Recurrence relation without modulo

Question

So I have this function, $f(n)$. If $n$ is odd it equals $2$, if $n$ is even it equals $1$. For example, $f(1) = 2$ and $f(2) = 1$.

I need to find a recurrence relation for this function. However, I can't figure out at all how to "properly" find one by calling $f(n-1)$. I could only find:

$$f(n) = \mod(n,2) + 1$$

Is there a way to replace the mod operator to have a proper recurrence relation that returns the same results?

EDIT: currently trying out your answers.

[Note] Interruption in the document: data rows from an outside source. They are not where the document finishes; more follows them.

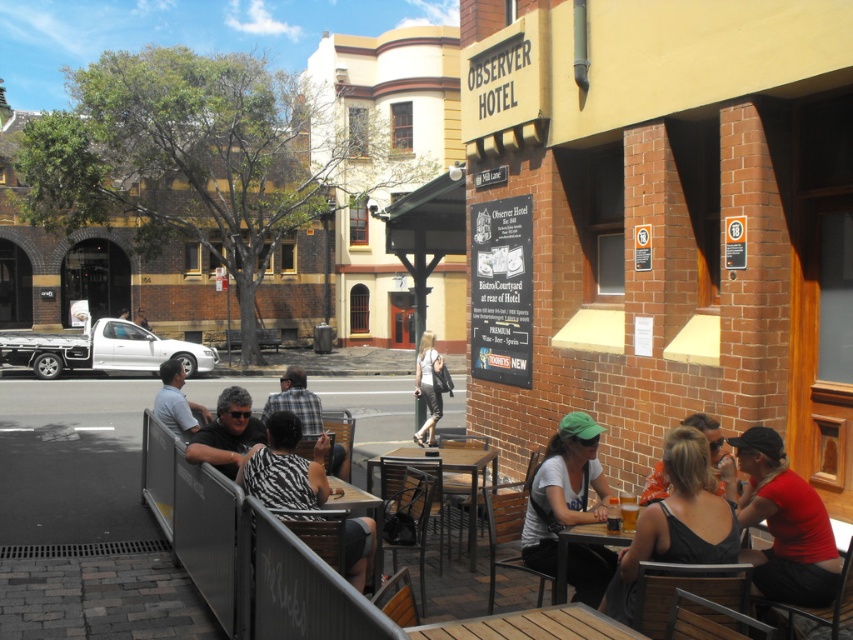
Can you confirm if black fabric tank top at lower right is wider than matte white t-shirt at lower center?

No.

Between point (706, 545) and point (572, 560), which one is positioned in front?

Point (706, 545) is more forward.

Identify the location of black fabric tank top at lower right. (677, 522).

Between plaid shirt at center and orange fabric shirt at center, which one appears on the left side from the viewer's perspective?

plaid shirt at center

Which of these two, plaid shirt at center or orange fabric shirt at center, stands taller?

plaid shirt at center

Does point (302, 412) come behind point (730, 474)?

Yes, it is.

Image resolution: width=853 pixels, height=640 pixels. Find the location of `plaid shirt at center`. plaid shirt at center is located at coordinates (296, 401).

Is zebra-patterned shirt at center shorter than wooden slats table at lower center?

In fact, zebra-patterned shirt at center may be taller than wooden slats table at lower center.

Consider the image. Between zebra-patterned shirt at center and wooden slats table at lower center, which one appears on the right side from the viewer's perspective?

wooden slats table at lower center is more to the right.

Who is more distant from viewer, (x=289, y=456) or (x=543, y=628)?

The point (x=289, y=456) is behind.

The image size is (853, 640). I want to click on zebra-patterned shirt at center, so click(285, 467).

Please post them as $$f(n) = something.

Basically I want $$f(n) when n is greater or equal to 3.

Answer 1

$$f(n+1)=f(n)+(-1)^n\quad\text{with }f(1)=2.$$

Answer 2

$$ f(n+1) = 3-f(n)\qquad f(1) = 2 $$

Answer 3

You want $f(n+2)=f(n)$, so the characteristic equation is $x^2-1=0$, which has roots $1$ and $-1$. Thus the general solution is $\alpha+\beta(-1)^n$. The initial condition tells you $f(0)=1$ and $f(1)=2$, so $$ \alpha+\beta=1 \qquad \alpha-\beta=2 $$ Therefore $\alpha=3/2$ and $\beta=-1/2$. Hence $$ f(n)=\frac{3-(-1)^n}{2} $$ Then $$ f(n+1)=\frac{3-(-1)^{n+1}}{2}=\frac{3-(-1)^n}{2}+\frac{(-1)^{n}-(-1)^{n+1}}{2} =f(n)+(-1)^n $$ and you just need to set $f(0)=1$ or, if your natural numbers start from $1$, with $f(1)=2$.

Alternatively, $$ f(n+1)=\frac{3-(-1)^{n+1}}{2}=\frac{3+(-1)^n}{2}=\frac{6-(3-(-1)^n)}{2}=3-f(n) $$